Supreme Court stays Delhi HC order to revise undergraduate CLAT 2025 results
A bench headed by justice Bhushan R Gavai passed the order while hearing a petition by a candidate Siddhi Sandeep Ladda who appeared in the CLAT 2025
NEW DELHI: The Supreme Court on Wednesday stayed the Delhi high court order directing the consortium of national law universities to publish revised results of the undergraduate Common Law Admission Test (CLAT) 2025.

A bench headed by justice Bhushan R Gavai passed the order while hearing a petition filed by a candidate Siddhi Sandeep Ladda who appeared in the CLAT 2025 and had previously represented her case before the high court.
In its order of April 23, the high court scrutinised 17 questions and recommended changes in marks for four questions. One answer was changed while another was withdrawn. On the remaining questions, the high court awarded marks for one question to those who attempted while in the other question, candidates who received any of the three sets of question papers barring Set A were awarded grace marks.
The petitioner, who had received Set A question paper and stood at 22nd rank, argued that this amounted to discrimination and created an “artificial classification” in direct violation of Article 14 (right to equality) of the Constitution. Senior advocate Gopal Sankaranarayanan and advocate Soumik Ghosal appeared for the petitioner.
The bench, also comprising justice Augustine George Masih, posted the matter for hearing on Monday while issuing notice to the consortium. Hours after the order was passed, the consortium mentioned the matter before the same bench and said that the revision of marks was being carried out in pursuance to the high court order. Senior advocate Rajshekhar Rao informed the court that two questions where the high court had ordered withdrawal and change of answer, were challenged by six candidates.

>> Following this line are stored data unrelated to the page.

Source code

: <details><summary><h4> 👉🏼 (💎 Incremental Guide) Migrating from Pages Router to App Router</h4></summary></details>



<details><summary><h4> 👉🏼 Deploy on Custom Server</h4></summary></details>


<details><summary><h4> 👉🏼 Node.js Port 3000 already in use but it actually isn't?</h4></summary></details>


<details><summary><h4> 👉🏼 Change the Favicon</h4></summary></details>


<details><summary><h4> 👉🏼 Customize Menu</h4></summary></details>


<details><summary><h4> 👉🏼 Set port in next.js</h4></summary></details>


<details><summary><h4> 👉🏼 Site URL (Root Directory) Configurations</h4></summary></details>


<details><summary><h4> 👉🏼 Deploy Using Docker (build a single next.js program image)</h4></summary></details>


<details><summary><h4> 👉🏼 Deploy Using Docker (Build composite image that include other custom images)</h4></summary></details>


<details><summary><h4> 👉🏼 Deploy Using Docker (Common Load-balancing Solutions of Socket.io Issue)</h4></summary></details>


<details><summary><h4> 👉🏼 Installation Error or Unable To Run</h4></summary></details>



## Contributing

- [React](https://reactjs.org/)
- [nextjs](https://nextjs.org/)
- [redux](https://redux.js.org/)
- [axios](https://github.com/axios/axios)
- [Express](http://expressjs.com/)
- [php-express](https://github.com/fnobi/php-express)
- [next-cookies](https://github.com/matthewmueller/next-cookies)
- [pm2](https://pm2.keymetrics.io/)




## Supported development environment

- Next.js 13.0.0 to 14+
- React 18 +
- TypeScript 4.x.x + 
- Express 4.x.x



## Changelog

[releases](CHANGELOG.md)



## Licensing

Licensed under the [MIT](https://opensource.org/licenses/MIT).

The court said, “You inform everybody who has challenged that we will take up the matter on Monday. We need to hear them. You can put it on your website informing them about this petition.”
Sankaranarayanan submitted that the petitioner was at a disadvantage in getting Set A question paper since the high court discarded a question in other sets (B, C and D) due to a typographical error giving grace marks to even students who did not attempt the question, affecting the petitioner’s chances of getting a seat among the preferred national law universities (NLU).
The petition said, “There has been a deviation from uniform evaluation standards. Set A students are being evaluated on the basis of 115 questions, whereas Sets B, C, and D are effectively evaluated on 114 questions creating an unfair evaluative process where the Set A candidates were expected to solve an additional question.”
It was further stated that the high court judgment applied different standards for different questions, flagging the need for having uniform evaluation standards, particularly for competitive examinations such as CLAT, where a 0.25 percentile difference pushes the candidate down by 100 or 200 ranks.
“This constitutes not only procedural irregularity but also substantive injustice,” the petition said.
The high court order was passed by a bench of chief justice DK Upadhyay and justice Tushar Rao Gedela. The order also directed that a question be withdrawn, despite a single judge bench of the HC finding the question to be absolutely valid.
“In deciding that the question was out of syllabus, grave error has been committed,” the petition said, pointing out that the same tested “inferential and logical skills” of the students and required no prior legal knowledge. Moreover, many students had correctly answered the question and hence withdrawing the question was an erroneous decision, said the petition.
Faulting the judgment for adopting an unequal evaluative framework without appreciating the arguments of the successful candidates, the petition submitted, “Each of these vitiating elements undermines academic fairness, distorts the merit list, and raises grave constitutional and legal issues necessitating intervention by this court.”